┌─ Data shown

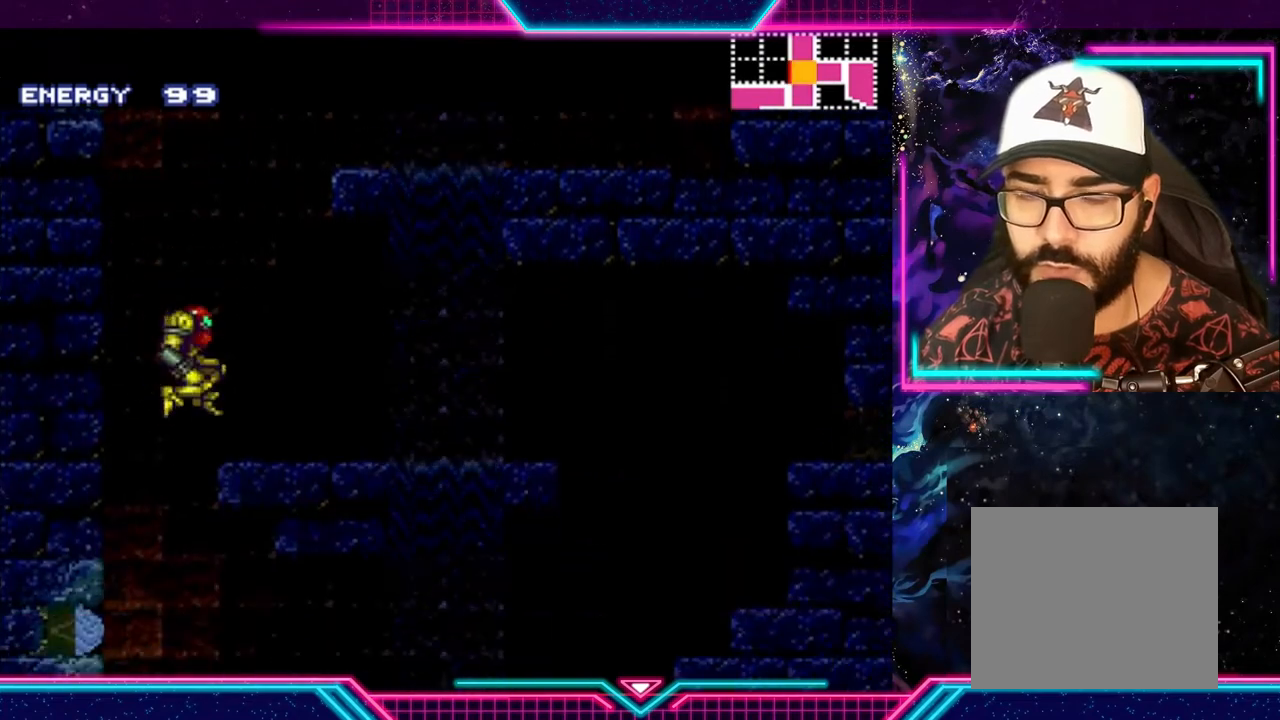
{"buttons": [], "left_stick": "center", "events": [[133, "left_stick", "center"], [167, "START", "down"], [367, "START", "up"]]}
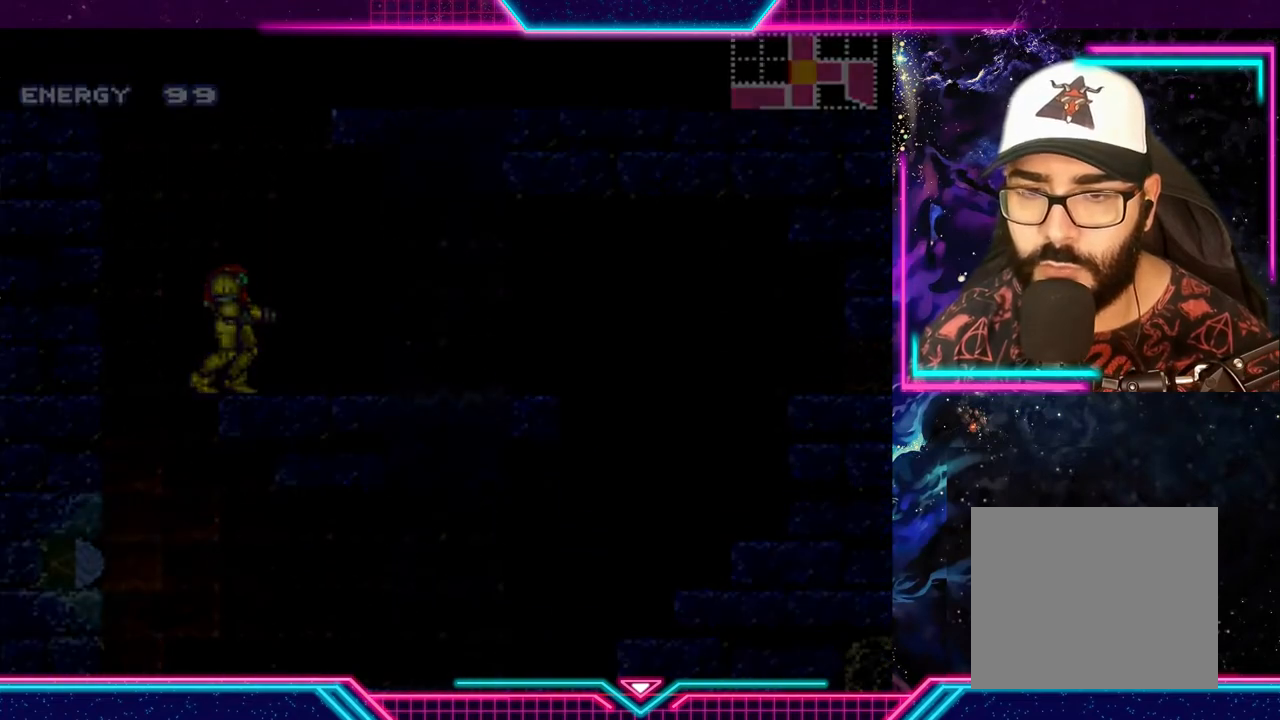
{"buttons": [], "left_stick": "center", "events": []}
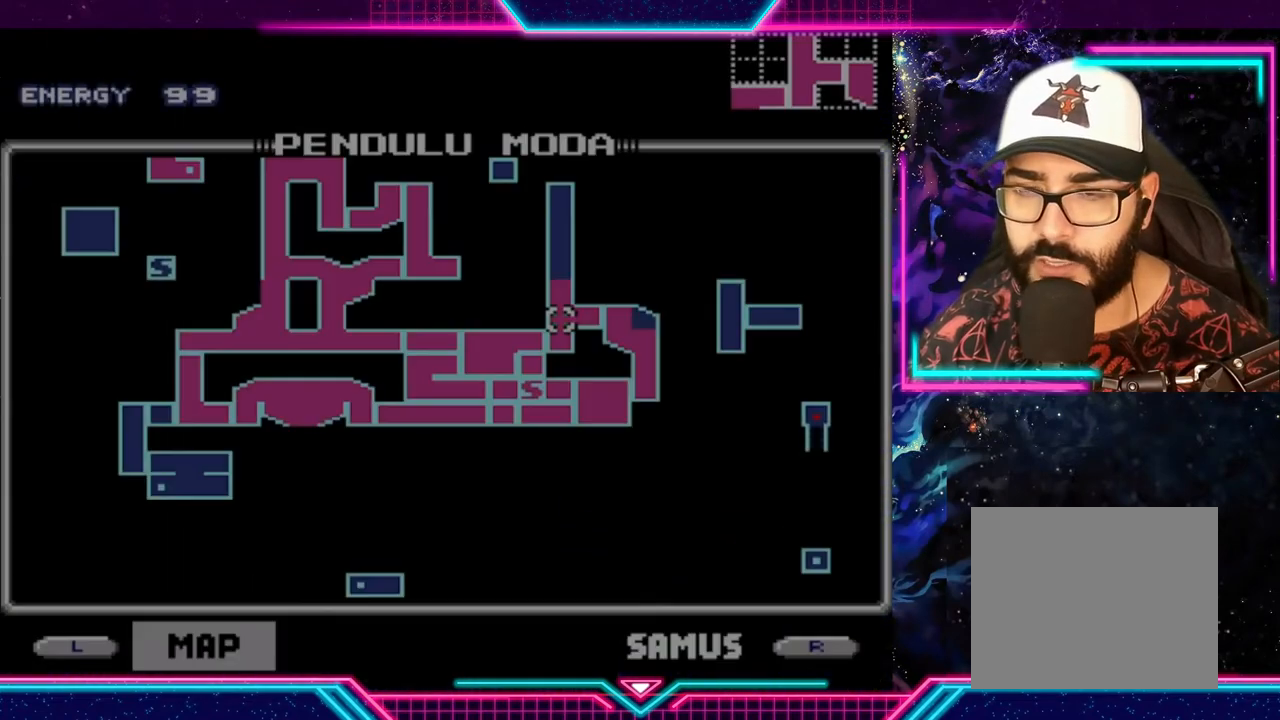
{"buttons": [], "left_stick": "right", "events": [[467, "left_stick", "right"]]}
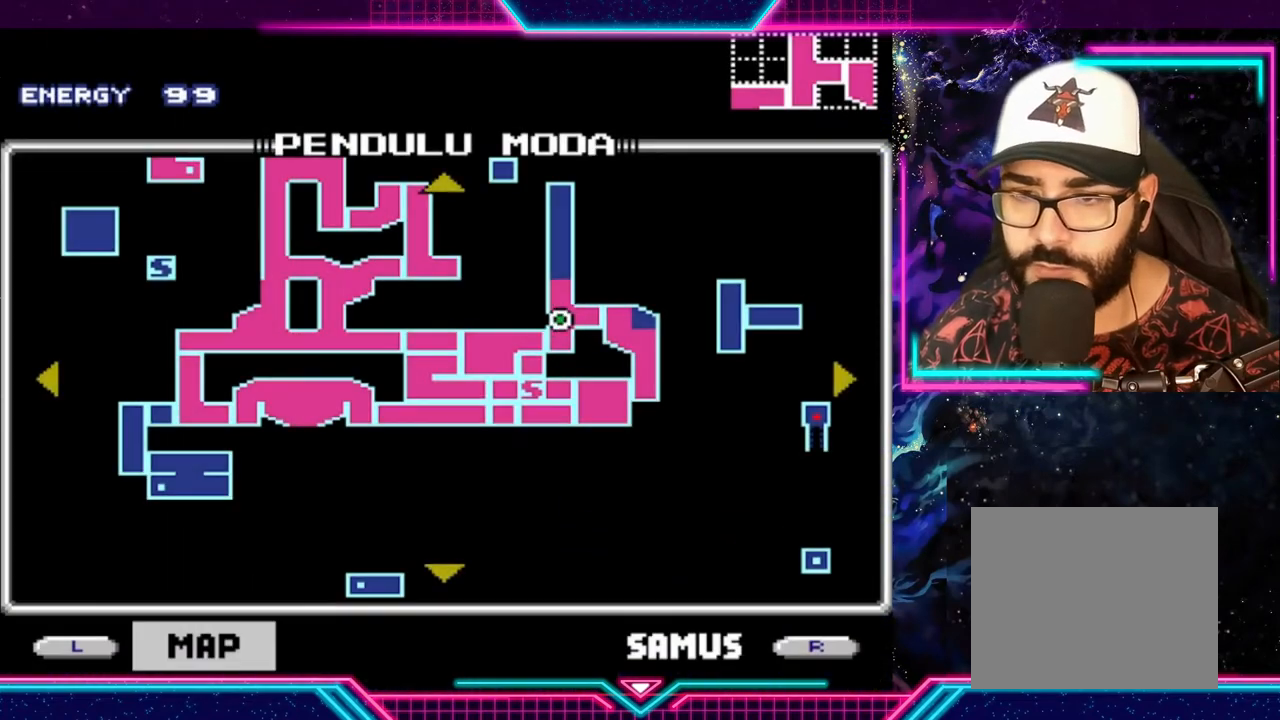
{"buttons": [], "left_stick": "up", "events": [[100, "left_stick", "center"], [467, "left_stick", "up"]]}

└─

### Exercise requirements:
The lines needed are those in the data above that hold the string "center"; copy each of them.

### Answer space:
{"buttons": [], "left_stick": "center", "events": [[133, "left_stick", "center"], [167, "START", "down"], [367, "START", "up"]]}
{"buttons": [], "left_stick": "center", "events": []}
{"buttons": [], "left_stick": "up", "events": [[100, "left_stick", "center"], [467, "left_stick", "up"]]}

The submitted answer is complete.